Following the aforementioned opening of director Drew Pearce’s Hotel Artemis, featuring Sterling K. Brown as Waikiki, the action moves on to another hot-button social issue: health care, and the titular hotel, a hospital only for criminals.

The building at the core of Pearce’s movie feels stuck between the 1920s and a digital future. Characters in the movie are mostly named after their rooms, the rooms named after various vacation destinations. (Hence: Sterling K. Brown as Waikiki. Charlie Day is Acalpulco, and so on.) These rooms are accompanied by gorgeous murals which can make their occupants look like they’re living in vintage postcards.

And then the movies busts out the lasers and naninites.

Set in 2028, the Nurse (played by Jodie Foster in a wonderful turn that gives the movie untold depth) takes ample advantage of robotics and future-tech that probably won’t be around in 7 years. In fact, the only other person Nurse needs to run this hospital is Dave Bautista’s Everest — a sturdy mountain of a character who helps give this movie its heart.

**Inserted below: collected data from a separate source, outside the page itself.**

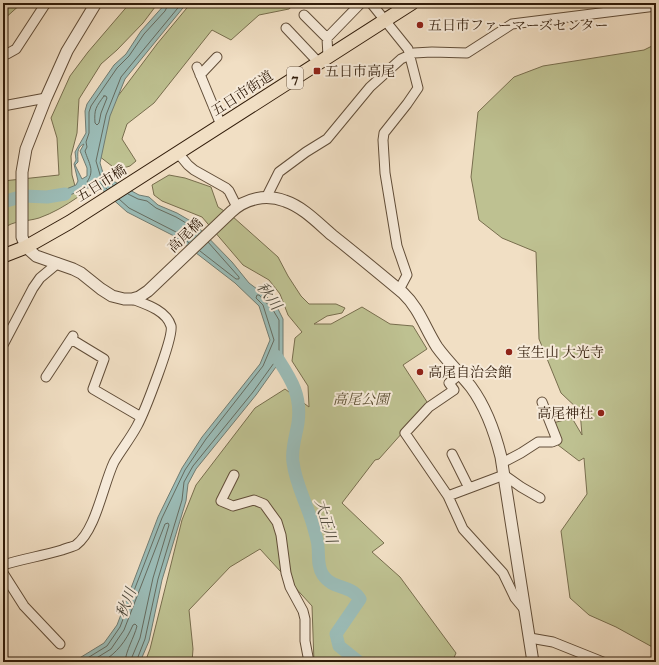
<svg xmlns="http://www.w3.org/2000/svg" width="659" height="665" font-family="'IM FELL Great Primer','Noto Serif JP',serif">
	<style>
		.green { fill: #bec191; stroke: #786e4e }
		.water { fill: #9bbcb7; stroke: #717c72; fill-rule: evenodd }
		.lines { fill: none; stroke-linecap: round; stroke-linejoin: round }
		.shore { stroke: #666c60; stroke-width: 1 }
		.river { stroke: #9bbcb7; stroke-width: 13 }
		.minor-casing { stroke: #614d38; stroke-width: 11 }
		.tertiary-casing { stroke: #614d38; stroke-width: 13 }
		.primary-casing { stroke: #311c0a; stroke-width: 15 }
		.minor { stroke: #f6ead9; stroke-width: 9 }
		.tertiary { stroke: #f6ead9; stroke-width: 11 }
		.primary { stroke: #f1dfc4; stroke-width: 13 }
		.poi-dot { fill: #8f2418; stroke: #f6ead9; stroke-width: 1.5 }
		.labels { text-anchor: middle; stroke-width: 4; stroke-linejoin: round; paint-order: stroke }
		.shield { fill: #f6ead9; stroke: #6c5a48; stroke-width: 1 }
		.shield-label { font-size: 13px; font-weight: bold; fill: #311c0a }
		.poi-label { font-size: 14px; fill: #311c0a; stroke: #f6ead9; text-anchor: start }
		.street-label { font-size: 14px; fill: #311c0a; stroke: #f6ead9 }
		.park-label { font-size: 14px; font-style: italic; fill: #5b4e32; stroke: #f6ead9 }
		.water-label { font-size: 15px; font-style: italic; fill: #514c3e; stroke: #f6ead9 }
	</style>
	<rect width="100%" height="100%" fill="#f1dfc4"/>
	<filter id="stains"><feTurbulence type="fractalNoise" baseFrequency=".005" numOctaves="4"/><feColorMatrix values="0 0 0 0 .2 0 0 0 0 .09 0 0 0 0 .02 0 0 0 .5 -.17"/></filter>
	<radialGradient id="worn" r=".72"><stop offset=".6" stop-color="#630" stop-opacity="0"/><stop offset="1" stop-color="#630" stop-opacity=".3"/></radialGradient>
	<!-- green -->
	<path class="green" d="M3 3H22L3 20Z
		M130 3H158L143 23 117 50 101 64 79 99 77 133 71 156 72 175 78 197C65 206 53 213 39 218 26 222 13 220 3 229V181L59 175 57 138 51 118 70 76 88 52Z
		M191 3H296L289 9 259 15 231 40 212 30 154 103 127 124 122 139 136 161 130 166 117 170 99 156 109 108 157 44Z
		M656 44V649L616 627 589 615 570 598 561 531 587 494 584 458 579 461 558 445 549 424 572 418 582 435 580 411 561 393 539 339 536 252 502 238 479 220 471 177 478 112 514 77 543 66 644 50Z
		M169 175 185 178 211 187 218 207 232 216 278 257 288 276 301 296 309 304H336L345 308 342 313 327 316 314 324H331L362 307 390 324 413 326 427 349 403 365 429 405 403 432 379 459 375 460 342 503 384 543 372 552 400 577 456 653 452 662H314L312 606 260 549 230 567 189 610 193 649 192 662H145L150 649 182 520 196 485 255 408 285 389 309 407 308 386 292 361 295 338 302 332 288 315 280 294 269 280 243 265 202 217 162 201 154 195 152 185Z"/>
	<!-- water -->
	<path class="water" d="M166 3H187L125 79 110 116 100 163 104 176 139 195 149 197 158 205 177 213 194 223 232 262 249 283 265 295 277 307 283 319V357L256 395 196 469 188 484 186 501 162 580 149 641 140 662H73L104 643 117 625 158 517 182 468 202 437 260 364 270 340 259 306 235 283 174 236 127 212 99 187 87 188 60 199 47 197 76 185 78 181 74 164 76 160 75 152 86 133 85 111 87 104 114 65 126 54 141 31ZM84 144 80 151 87 168V176L82 179 75 165 78 162C78 155 76 147 84 144Z"/>
	<g class="lines">
		<!-- shore -->
		<path class="shore" d="M104 96H106L107 98 101 113 99 123 97 125 95 123C94 109 96 107 104 96Z
			M113 185 101 178 96 161 106 115 121 77 182 3
			M107 189 100 183 89 184 87 182C95 170 89 164 85 151L87 147 86 142 89 133V112L91 106 117 68 129 56 144 34 165 11 169 3
			M128 194 138 199 147 201 156 208 176 217 191 226 199 233
			M119 199 129 208 176 232 189 243
			M200 251 236 279H239V277L208 242
			M81 662 107 646 120 627 162 518 185 470 206 439 263 366 274 340 263 305 256 298 257 295H259L273 310 279 320V356L253 392 193 466 184 482 182 500 158 579 145 639 136 662
			M90 662 111 649 124 630 165 524 168 523 169 525 153 578 140 638 132 657 131 662
			M102 662C117 653 126 641 133 625L135 624 137 626C134 638 126 650 125 662"/>
		<!-- river -->
		<path class="river" d="M3 202 23 196 47 197 65 194
			M276 356C290 378 302 394 298 423 296 436 291 449 293 462 295 481 304 498 310 516 313 524 315 532 317 540 320 551 316 565 323 575 333 590 350 584 360 599L336 634 339 646 359 662"/>
		<defs>
			<path id="minor" d="M371 3 408 49 418 88 407 104 384 133 383 140 385 173 397 246 407 275 399 290
				M304 15 327 38
				M286 28 319 63
				M3 55 7 54 16 49 46 3
				M328 57 327 38 361 3
				M197 67 221 125
				M200 75 217 57
				M3 106 46 98
				M178 153 188 165 194 170 226 188 229 191 237 207
				M266 198 279 172 306 152 327 139 370 87 401 59 414 53 432 52 467 53 512 24 656 6
				M71 339 104 359 93 389 141 417
				M3 345 33 288 40 278 58 263
				M460 374 449 383 454 390 429 407 405 433 448 496 463 529 503 573 515 598 525 610
				M46 377 73 336
				M452 454 469 488
				M502 463 521 453 538 442H552L557 440 542 402
				M234 475 221 501 233 506 254 500 264 504 277 522 281 535 286 573 290 587 303 611 305 619V641L309 662
				M448 496 504 475 521 487 540 498
				M3 565C22 559 42 556 62 550 66 548 73 547 76 545 96 530 103 485 114 462 121 450 130 439 137 426 144 413 174 337 171 326 166 310 145 304 132 299
				M3 573 24 606 60 644
				M530 638 553 642 603 662"/>
			<path id="tertiary" d="M96 3 67 51 46 98 26 149 22 172V237L26 247 36 256 73 269 81 273 101 289 112 296 124 299H132L139 297 148 291 231 212C246 198 266 194 285 201 303 207 318 223 332 235 356 254 379 273 403 293 419 308 425 328 437 347 447 361 460 373 471 387 485 406 495 433 501 457L533 662"/>
			<path id="primary" d="M3 256 26 247 70 222 412 3"/>
		</defs>
		<!-- minor casing -->
		<use href="#minor" class="minor-casing"/>
		<!-- tertiary casing -->
		<use href="#tertiary" class="tertiary-casing"/>
		<!-- primary casing -->
		<use href="#primary" class="primary-casing"/>
		<!-- minor -->
		<use href="#minor" class="minor"/>
		<!-- tertiary -->
		<use href="#tertiary" class="tertiary"/>
		<!-- primary -->
		<use href="#primary" class="primary"/>
	</g>
	<!-- markers -->
	<g class="poi-dot">
		<circle cx="420" cy="25" r="4"/>
		<rect x="313" y="67" width="8" height="8" rx="2"/>
		<circle cx="509" cy="352" r="4"/>
		<circle cx="420" cy="372" r="4"/>
		<circle cx="601" cy="413" r="4"/>
	</g>
	<g class="labels">
		<!-- shield labels -->
		<rect class="shield" x="287" y="67" width="16" height="22" rx="3"/>
		<g class="shield-label">
			<text x="295" y="83">7</text>
		</g>
		<!-- poi labels -->
		<g class="poi-label">
			<text x="428" y="30">五日市ファーマーズセンター</text>
			<text x="325" y="76">五日市高尾</text>
			<text x="517" y="357">宝生山 大光寺</text>
			<text x="428" y="377">高尾自治会館</text>
			<text x="593" y="418" text-anchor="end">高尾神社</text>
		</g>
		<!-- street labels -->
		<g class="street-label">
			<text transform="translate(242 93) rotate(-33)" y="5">五日市街道</text>
			<text transform="translate(101 183) rotate(-32)" y="5">五日市橋</text>
			<text transform="translate(185 235) rotate(-44)" y="5">高尾橋</text>
		</g>
		<!-- park labels -->
		<g class="park-label">
			<text x="361" y="404">高尾公園</text>
		</g>
		<!-- water labels -->
		<g class="water-label">
			<text transform="translate(269 296) rotate(54)" y="5">秋川</text>
			<text transform="translate(326 521) rotate(74)" y="5">大正川</text>
			<text transform="translate(126 603) rotate(-69)" y="5">秋川</text>
		</g>
	</g>
	<!-- margin -->
	<rect width="659" height="665" fill="none" stroke="#f1dfc4" stroke-width="16"/>
	<rect x="4" y="4" width="651" height="657" fill="none" stroke="#311c0a" stroke-width="2"/>
	<rect x="8" y="8" width="643" height="649" fill="none" stroke="#311c0a"/>
	<rect width="100%" height="100%" filter="url(#stains)"/>
	<rect width="100%" height="100%" fill="url(#worn)"/>
</svg>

Everest and Nurse in Hotel Artemis.

Global Road Entertainment

Foster and Bautista have wonderful chemistry, deeply respectful of each other’s various styles and secrets. Both share pride in the Artemis as an institution, which imposes rules on a lawless world. While there’s some mythos building in the movie, it can best be seen in Foster and Bautista. When Nurse continually tells people that the Artemis has been around for 22 years, or when Everest tells a surly customer that he is a “health care professional,” you can feel Foster and Bautista share a deep bond of care.

The criminals staying inside the Artemis include Brown’s Waikiki, who is just pulling for his brother Honolulu (an under-used Brian Tyree Henry) to make it out, Day’s abrasive Acalpulco, and Sofia Boutella’s femme fatale assassin Nice, as in the French city. The three of them work well enough on their own, before the film trots out two other next-level characters: Jenny Slate as a police officer with a past, and Jeff Goldblum as the crime boss who runs L.A.

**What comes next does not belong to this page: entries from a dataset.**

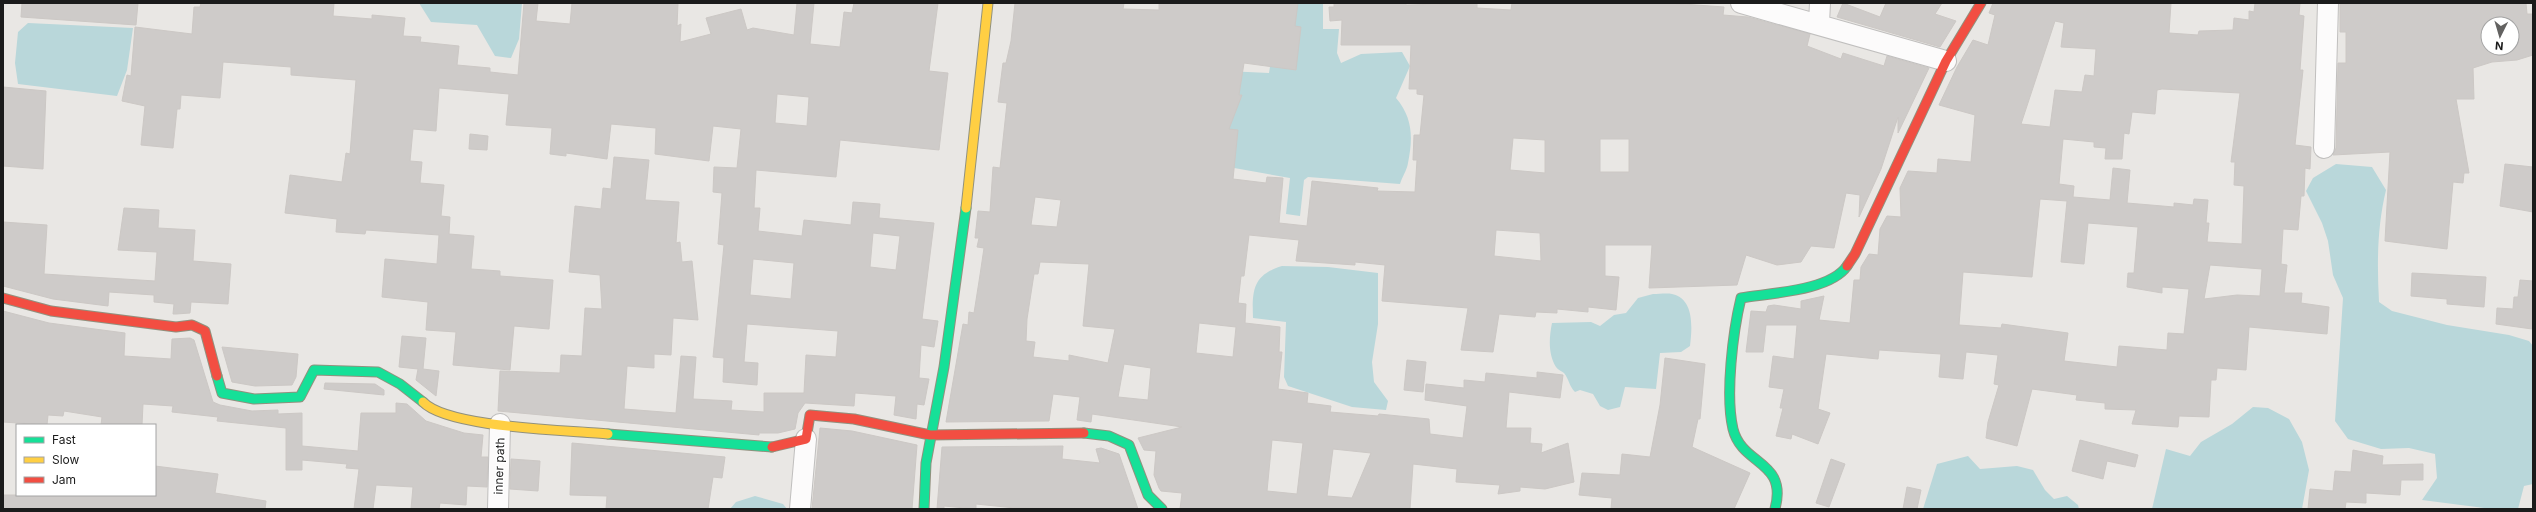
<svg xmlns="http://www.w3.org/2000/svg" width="2536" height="512" font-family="Inter,sans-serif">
<rect width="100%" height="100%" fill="#e9e7e4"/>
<!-- water -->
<path fill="#b9d7da" d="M419 3H522L519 39 511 58 495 56 477 25 431 22Z
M1280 3H1323V29H1339L1337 53 1341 63 1361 54 1402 52 1410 66 1396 98C1413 118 1413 138 1408 163 1407 170 1402 177 1400 184L1308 177 1304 180 1300 216 1286 214 1290 178 1223 166 1226 71 1269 73Z
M28 23 133 28 127 70 117 96 18 84 15 63 18 32Z
M2336 164 2372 167 2386 190C2377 227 2377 264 2379 302L2392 311 2447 325 2509 335 2529 341 2533 346V484L2524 486 2518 509H2492L2422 500 2437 478 2435 454 2409 448 2381 449 2348 439 2335 421 2343 298 2333 275 2328 241 2322 223 2306 191 2313 178Z
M1282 266 1328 267 1378 273V324L1372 362 1374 382 1388 401 1386 410 1352 407 1288 386 1284 377 1286 322 1253 318C1252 290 1253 275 1282 266Z
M1653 294C1659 294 1667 293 1672 294 1695 299 1692 329 1690 346L1681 352 1660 353 1656 389 1625 387 1620 407 1608 410 1600 406 1593 394 1580 390 1575 392C1569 386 1569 379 1564 373 1562 371 1558 370 1556 367 1548 354 1549 338 1552 323L1591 322 1600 326 1614 315 1626 313 1638 298Z
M2253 407 2268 408 2289 419 2302 442 2309 470 2302 509H2152L2166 449 2190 456 2201 442 2232 424Z
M1968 456 1980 469 2017 466 2033 470 2045 490 2054 499 2067 496 2078 505 2079 509H1923L1937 464Z
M755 496 783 504 787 509H730L736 502Z"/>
<!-- building -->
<path fill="#cecbc9" stroke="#ccc8c5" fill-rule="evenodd" d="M22 3H138L136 25 21 17Z
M201 3H334L333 16 372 19V15L405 18 403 36 421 37 420 42 459 46 457 65 490 68V72L518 75 524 3H538L536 21 570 24 572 3H678L677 26 681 24 680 42 711 34 706 18 741 9 747 30 753 28 794 35 797 3H814L810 44 840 47 844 12 852 13 854 3H938L929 71 948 73 939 150 840 140 836 177 756 170 754 208H760L758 231 802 236 804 220 851 225 853 202 880 204 879 218 934 223 922 319 938 321 934 347 921 345 919 378 929 379 924 405 917 404 916 419 894 415 896 396 855 393 854 406 805 403 798 413 795 429 778 433H759V435L498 411 500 371 560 373 561 355 582 356 585 308 602 309 600 275 569 272 575 206 601 209 603 188 611 189 614 157 649 160 645 200 679 202 676 243 680 242 682 262 692 261 698 320 673 318 671 355 654 354V368L627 366 624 409 676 413 681 356 696 357 693 399 732 401 731 410 764 412V393H804L806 355 836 357 838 331 747 324 744 362 758 363 757 385 723 382 724 358 713 357 724 245 718 244 722 193 713 192 714 167 737 168 741 129 713 126 709 161 655 154 656 128 611 124 607 159 566 153V156L550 154 552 128 506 125 509 94 439 88 436 131 413 129 410 161 422 162 420 183 444 185 441 216 450 217 449 234 474 236 471 269 500 271V276L553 280 549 329 514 326 510 370 453 365 456 332 426 330 428 302 382 297 385 259 437 264 439 235 366 230 365 234 336 232 337 219 285 213 290 175 342 182 346 153 350 154 356 80 291 75V67L223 62 220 98 181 95 180 109H177L173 148 141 145 145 106 122 101 127 75 131 76 135 27 192 34 194 7H200ZM777 94 809 97 807 126 775 123ZM873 233 900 236 896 270 870 267ZM753 259 794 263 791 299 750 295Z
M1015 3H1124L1123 9 1159 10V3H1298L1295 26 1301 27 1296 70 1244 63 1239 95H1242L1229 129 1238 130 1233 179 1266 183 1267 177 1283 178 1279 223 1307 226 1312 181 1378 188 1377 191 1415 192 1417 160H1413L1414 135H1420L1424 95 1417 94V89H1409L1411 45H1341L1342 20 1330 21 1329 7H1334V3H1406V5L1477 3V8L1511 10 1512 3H1669L1724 7 1723 15 1748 17 1810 34 1807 46 1841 59 1843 53 1884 66 1887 56 1929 68 1898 133V117L1881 169 1859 217 1860 195 1846 193 1834 248 1811 246 1801 262 1777 265 1746 255 1737 285 1649 288 1652 245H1605V276L1619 277 1616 310 1588 307V312L1557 309V313L1536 312 1535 317 1499 314 1493 352 1461 350 1468 308 1382 301 1385 265 1355 262V265L1296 261 1299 240 1249 235 1244 276H1241L1238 303 1246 304 1245 323 1280 327 1279 352H1282L1278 389 1308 393 1307 403 1331 406 1330 412 1378 416 1379 414 1429 419 1430 434 1463 438 1467 406 1425 400 1426 384 1464 388V380L1485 382 1486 373 1537 378V372L1563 375 1560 398 1509 392 1506 428H1531L1530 443 1542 444 1541 453 1568 443 1574 482 1545 489 1520 487V491L1498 494 1500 485 1456 482 1457 469 1413 464 1410 509H1180L1182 493 1161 491 1159 488 1154 475 1156 451 1144 450 1138 438 1182 427 1092 414 1091 422 1077 420 1080 397 1053 394 1049 421 946 422 963 324 968 325 969 312 974 313 980 275 984 248 977 247 979 238H975L978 211 990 212 993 167 1000 168 1007 103 998 102 1003 63H1006L1011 41ZM1513 138 1545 140V173L1510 170ZM1600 139H1629V172H1600ZM1035 197 1061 200 1057 227 1031 225ZM1496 230 1540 233 1541 261 1494 256ZM1040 262 1089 264 1083 326 1115 329 1108 363 1069 355V361L1033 357 1035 342 1026 341 1027 319 1034 274H1038ZM1199 323 1236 327 1233 357 1196 353ZM1124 364 1151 368 1148 400 1118 397ZM1272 440 1303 443 1297 494 1267 491ZM1333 449 1371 453 1352 498 1327 496Z
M1843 3 1880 17 1886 3H1942L1935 14 1956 21 1940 47 1837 17Z
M1993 3H2171L2169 33 2198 35 2199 31 2233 30 2234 18 2249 20V11L2254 12 2255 3H2300L2299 15 2304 16 2300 70H2303L2295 145 2311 147 2310 169 2305 168 2304 196H2301L2298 230 2283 229 2281 264 2287 265 2284 293H2302L2301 303 2329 307 2327 334 2249 327 2246 370 2217 368 2216 380H2211L2209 417 2179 416 2178 427 2132 424 2136 410 2105 409V403L2076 400 2077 395 2032 389 2017 446 1986 438 1988 422 1999 385 1994 384 1998 355 1966 352 1963 379 1939 377 1941 354 1879 350 1878 359 1826 354 1818 409 1830 413 1818 444 1792 434 1791 439 1776 436 1783 408H1780L1784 389 1769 387 1773 356 1794 359 1797 325H1766L1763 352H1746L1751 311 1766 312 1768 306 1774 305 1801 309V301L1824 296 1819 320 1850 323 1854 280H1860L1861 267 1869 254 1878 255 1880 229 1887 216 1901 217 1900 188 1908 171 1937 173 1938 159 1971 162 1975 115 1939 105 1957 67 1973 40 1988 45 1995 15 1989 13ZM2055 21 2064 23 2061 47 2096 49 2094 76 2085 75 2082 92 2055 90 2050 127 2021 124ZM2162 89 2240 93 2231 162H2235L2234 185 2244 186 2242 244 2207 242 2209 223H2206L2208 200 2194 199 2193 205 2174 203V207L2127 203 2130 170 2113 168 2110 200 2073 197 2074 186 2059 184 2063 139 2094 142V147L2106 148 2105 159H2122L2124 133 2129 134 2132 112 2155 114 2157 90ZM2040 199 2067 201 2061 262 2084 264 2088 223 2138 227 2134 273H2128L2127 287 2162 293V287L2189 289 2184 334 2168 333 2167 350 2119 346 2117 367 2064 361 2068 333 2002 324 2001 328 1959 325 1963 272 2032 277ZM2210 265 2262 269 2260 296 2237 295 2204 299Z
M2382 3H2526L2527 14H2533V55L2517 60 2492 62 2473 68 2474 99H2456L2469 173H2464L2463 183 2453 182 2447 249 2385 241 2390 152 2333 155 2336 148 2338 63H2346V32H2340V4ZM2488 24H2512V48H2488Z
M3 87 46 91 43 169 3 166Z
M470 134 488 136 487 150 469 149Z
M2505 164 2533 167V212L2500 206Z
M124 208 159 210 158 228 195 230 193 261 231 264 228 304 191 302 190 313 176 314H173L174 304 154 302V295L109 292 108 306 53 299 3 286V222L47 225 44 274 155 281 157 252 118 250Z
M2412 273 2486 277 2484 307 2447 304V299L2411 296Z
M2520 280 2533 281 2532 329 2496 324 2497 308 2513 309 2514 297H2518Z
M3 311 49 323 125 333 124 356 171 359 172 339 190 338 194 340 213 402 220 405 252 411 278 410V414L302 413V446L358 451 361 413H396V403L407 404 426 421 464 433 483 435 481 457H488L487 487 467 486 466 505 440 503 439 509H411L413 487 376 485 373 509H354L359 469 346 468 347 464 302 460V470H286V428L217 421 218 417 172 412 173 406 143 404 142 425H101L102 417 64 411 63 416 48 415 47 425 3 422Z
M402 336 426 338 423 369 439 371 436 396 416 380 418 369 399 367Z
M222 347 298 354 296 377 292 385 255 386 232 382Z
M1665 358 1705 364 1700 419H1698L1692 447 1750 473 1734 509H1611L1612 498 1579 495 1582 473 1620 475 1622 454 1650 457 1660 405Z
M1407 360 1426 362 1423 392 1404 390Z
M325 383 375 384 384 390V395L324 389Z
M820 428 852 431 917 445 912 509H812Z
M2080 440 2138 455 2135 467 2107 461 2103 479 2072 471Z
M572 443 725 457 722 478 713 477 708 509H606L607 496 570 495Z
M1063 446 1062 459 1100 463 1096 449 1101 448 1119 454 1138 509 1015 508 976 504V509L944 506V509H937L942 447Z
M2353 450 2383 456 2382 465 2423 464V480H2401L2400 495 2366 493V503L2346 502 2345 509H2308L2310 489 2333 491 2335 471 2351 472Z
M511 459 540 461 538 491 510 489Z
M1831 459 1845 464 1829 507 1816 503Z
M155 466 218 474 215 493 266 501 265 509H3V495H155Z
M1907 487 1921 490 1917 509H1903Z"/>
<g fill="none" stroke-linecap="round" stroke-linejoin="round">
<!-- street casing -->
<g stroke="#c0bfbe" stroke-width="22">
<path id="street" d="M1741 3 1946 61
M1819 23 1820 3
M2324 148 2328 3
M498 509 500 424
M800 509 806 439"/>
</g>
<!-- fast casing -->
<g stroke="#91917e" stroke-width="11">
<path id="fast" d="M217 376 222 393 254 399 300 397 314 370 378 372 400 384 423 402
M1084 433 1109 436 1129 445 1148 495 1162 509
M608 434 772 447
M924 509 926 463 944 367 966 208
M1775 509C1788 460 1742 466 1733 429 1725 395 1733 331 1741 298 1770 293 1830 291 1847 266"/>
</g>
<!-- slow casing -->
<g stroke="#91917e" stroke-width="11">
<path id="slow" d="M966 208 988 3
M423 402C448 428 568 430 608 434"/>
</g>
<!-- jam casing -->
<g stroke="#91917e" stroke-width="11">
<path id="jam" d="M1847 266 1855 254 1946 61 1981 3
M3 298 51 311 176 327 192 325 205 331 217 376
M772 447 806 439 810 415 854 419 930 435 1084 433"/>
</g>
<!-- street -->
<use href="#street" stroke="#fcfbfb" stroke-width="20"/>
<!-- fast -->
<use href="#fast" stroke="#16e098" stroke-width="9"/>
<!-- slow -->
<use href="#slow" stroke="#ffcf43" stroke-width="9"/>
<!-- jam -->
<use href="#jam" stroke="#f24e42" stroke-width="9"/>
</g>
<g text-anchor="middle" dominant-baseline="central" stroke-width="3" stroke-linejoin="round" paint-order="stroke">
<!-- street labels -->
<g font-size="12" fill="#1b1b1b" stroke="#fff">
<text transform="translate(499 466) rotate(-88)">inner path</text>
</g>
</g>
<!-- border -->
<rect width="2536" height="512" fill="none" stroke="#1b1b1b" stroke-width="8"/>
<!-- legend -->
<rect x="16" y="424" width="140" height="72" fill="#ffffff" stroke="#a4a4a4"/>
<rect x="24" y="437" width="20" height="6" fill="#16e098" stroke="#a4a4a4"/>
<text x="52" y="444" font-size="12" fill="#1b1b1b">Fast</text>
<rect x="24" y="457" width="20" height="6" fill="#ffcf43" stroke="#a4a4a4"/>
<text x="52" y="464" font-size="12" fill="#1b1b1b">Slow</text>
<rect x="24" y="477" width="20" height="6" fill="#f24e42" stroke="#a4a4a4"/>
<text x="52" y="484" font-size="12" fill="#1b1b1b">Jam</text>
<!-- north arrow -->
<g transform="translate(2500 36) rotate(185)"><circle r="19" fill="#ffffff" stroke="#a4a4a4"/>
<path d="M0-3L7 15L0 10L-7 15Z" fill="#636261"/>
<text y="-6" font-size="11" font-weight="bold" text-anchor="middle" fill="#1b1b1b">N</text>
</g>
</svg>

Each of these characters works on their own and their intersections start to pile on top of each other. Getting lost in the plot is no sin, but at times these intersections feel forced, without the time to develop. It’s high-paced with a lot of action, of course, but the movie works best when it gives characters a moment to breathe, like a stunning sequence from Foster working through personal trauma set to Buffy St. Marie’s cover of Neil Young’s “Helpless.”

Jeff Goldblum rolls up to steal the show.

Global Road Entertainment

Hotel Artemis is Drew Pearce’s first feature-length film after what appears to have been a short tenure with the Marvel Cinematic Universe. He co-wrote Iron Man 3, a strong contender for Phase Two’s best film, and directed the short All Hail The King, starring Iron Man 3’s semi-antagonist Ben Kingsley.

Pearce described some hesitation in the Marvel method in interviews around Artemis: “The act of making those movies means that some of the bumps, some of the nicks, some of the eccentricities have to get kind of filed off in order that it doesn’t bump for too many people, because ... the whole world has to like it.”

Pearce’s eccentricities shine in all their bumpy glory in Artemis, which feels destined to become a cult classic because it just refuses to be anything other than itself. When the cast of characters are given their spotlight moments, they thrive. The movie jumps from one idea to another with abandon, true to Pearce’s desire to make a “melting pot” of a movie. Pearce pays homage to the spectacle-heavy French movies of the 1980s and 90s (like Luc Besson of The Fifth Element) and the rebellious streak of directors like John Carpenter and Alex Cox, while doing his best to keep the action flowing like James Cameron directing The Terminator.

There are a lot of action movies about revenge, there are fewer about healing. Pearce exploits every aspect of his hospital setting—a place where inequality comes part and parcel with recuperation. No melting pot is perfectly seamless, but watching Foster’s Nurse confront the trappings of her hotel, it’s hard to help but root for her, and the movie in which both reside.

Hotel Artemis is streaming now on Amazon Prime.